Please don't try and compare the radical shift in contemporary music that Prince created in the 80's with modern-day garbage disposable pop-hop songs about getting pussy and tappin ass. It's not interesting or revolutionary in the slightest, commercial hiphop has been stuck in a emulative time-warp for a number of years now.
Prince was and is an original artist - if he was completely unoriginal, and just emulated older funk of the years before, and made songs about Head over uninspiring Sly Stone or James Brown imitations, people would cuss him the same way people cuss these modern rappers using sex talk to sell records over boring unoriginal sonic backdrops.

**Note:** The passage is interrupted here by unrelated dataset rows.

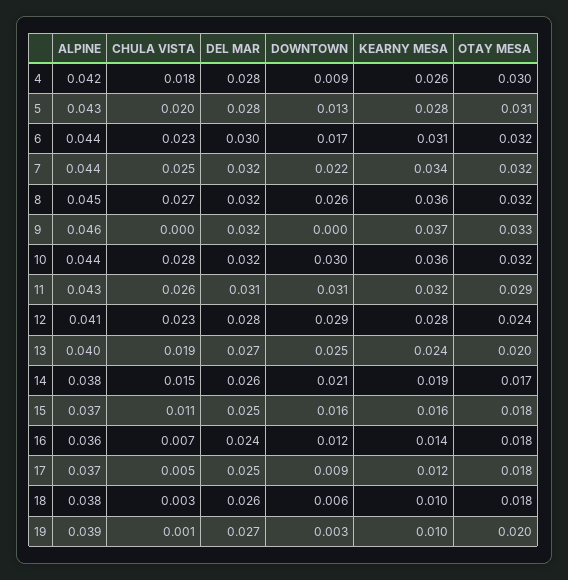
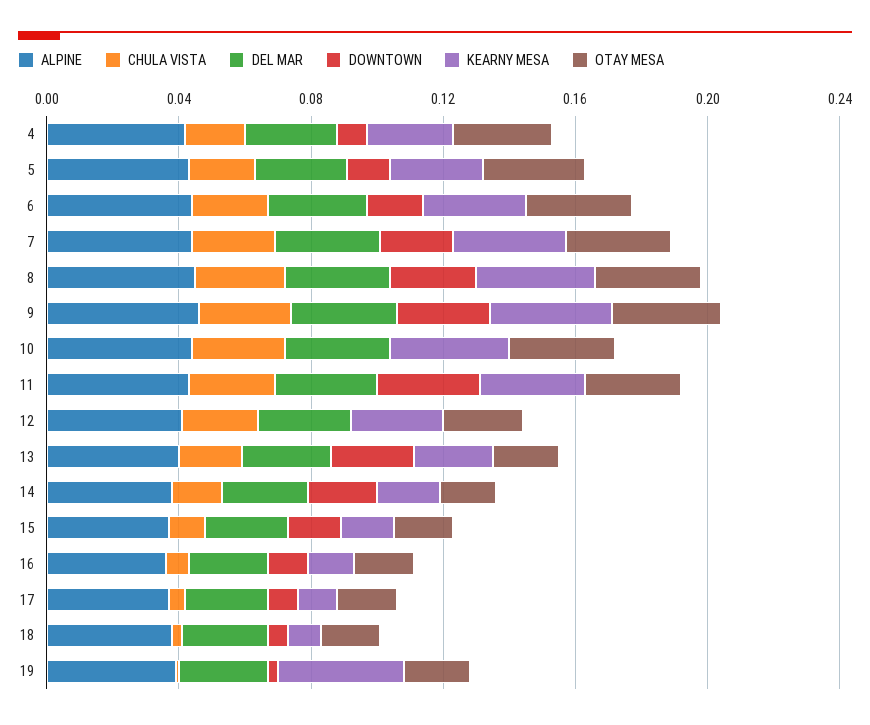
  {
    "ALPINE": {
      "4": 0.042,
      "5": 0.043,
      "6": 0.044,
      "7": 0.044,
      "8": 0.045,
      "9": 0.046,
      "10": 0.044,
      "11": 0.043,
      "12": 0.041,
      "13": 0.04,
      "14": 0.038,
      "15": 0.037,
      "16": 0.036,
      "17": 0.037,
      "18": 0.038,
      "19": 0.039
    },
    "CHULA VISTA": {
      "4": 0.018,
      "5": 0.02,
      "6": 0.023,
      "7": 0.025,
      "8": 0.027,
-     "9": 0,
+     "9": 0.03,
      "10": 0.028,
      "11": 0.026,
      "12": 0.023,
      "13": 0.019,
      "14": 0.015,
      "15": 0.011,
      "16": 0.007,
      "17": 0.005,
      "18": 0.003,
      "19": 0.001
    },
    "DEL MAR": {
      "4": 0.028,
      "5": 0.028,
      "6": 0.03,
      "7": 0.032,
      "8": 0.032,
      "9": 0.032,
      "10": 0.032,
      "11": 0.031,
      "12": 0.028,
      "13": 0.027,
      "14": 0.026,
      "15": 0.025,
      "16": 0.024,
      "17": 0.025,
      "18": 0.026,
      "19": 0.027
    },
    "DOWNTOWN": {
      "4": 0.009,
      "5": 0.013,
      "6": 0.017,
      "7": 0.022,
      "8": 0.026,
-     "9": 0,
+     "9": 0.03,
-     "10": 0.03,
+     "10": 0,
      "11": 0.031,
-     "12": 0.029,
+     "12": 0,
      "13": 0.025,
      "14": 0.021,
      "15": 0.016,
      "16": 0.012,
      "17": 0.009,
      "18": 0.006,
      "19": 0.003
    },
    "KEARNY MESA": {
      "4": 0.026,
      "5": 0.028,
      "6": 0.031,
      "7": 0.034,
      "8": 0.036,
      "9": 0.037,
      "10": 0.036,
      "11": 0.032,
      "12": 0.028,
      "13": 0.024,
      "14": 0.019,
      "15": 0.016,
      "16": 0.014,
      "17": 0.012,
      "18": 0.01,
-     "19": 0.01
+     "19": 0.04
    },
    "OTAY MESA": {
      "4": 0.03,
      "5": 0.031,
      "6": 0.032,
      "7": 0.032,
      "8": 0.032,
      "9": 0.033,
      "10": 0.032,
      "11": 0.029,
      "12": 0.024,
      "13": 0.02,
      "14": 0.017,
      "15": 0.018,
      "16": 0.018,
      "17": 0.018,
      "18": 0.018,
      "19": 0.02
    }
  }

The guy ain't a prude cos he ain't complaining, per say about sexual lyrics. What he is complaining about is these lyrics being written in a dullard, brainless manner and laced with garbage imitation music. Are any of the songs he listed interesting, breaking new ground and doing something that hasn't been done before? No. Are they well written and interesting to listen to? No. Do they sound like they took more than half an hour to write? No.
oh, and your mention of "White Lines" is entirely out of context, Melle Mel was not glorifying drugs in that song, in fact it's the complete opposite. He wasn't doing it to be "cool", he was highlighting a social problem, unlike unintelligent fuckwits like T.I who can only brag about the amount of coke they sell.
Don't be ashamed to admit to yourself hiphop is dying. It's been a slow decline for a while, and will eventually cease to be relevant in it's pure form, as happens with all genres.
Hair metal died in the late 80's when Nirvana came along and introduced grunge to the world. Grunge died with Kurt in 1994 and allowed Rap-Metal to enter the fold with Korn.
Jazz was the hiphop of it's day, but it's time came to fold with Rock N Roll's emergence, people like Chuck Berry and Little Richard.
Obviously hiphop as a genre will never die in the sense that it will not exist, I just mean that as a commercial entity and a driving force of music, it
will stop being relevant if it continues it's current trend. I'd love an original artist with fire in his belly to come and prove me wrong, but it hasn't happened and will not happen as long as the commercial artists keep trying to be 'Pac, Big, Nas or Jigga and the underground artists keep fighting to find the most random pseudo-intellectual metaphor possible.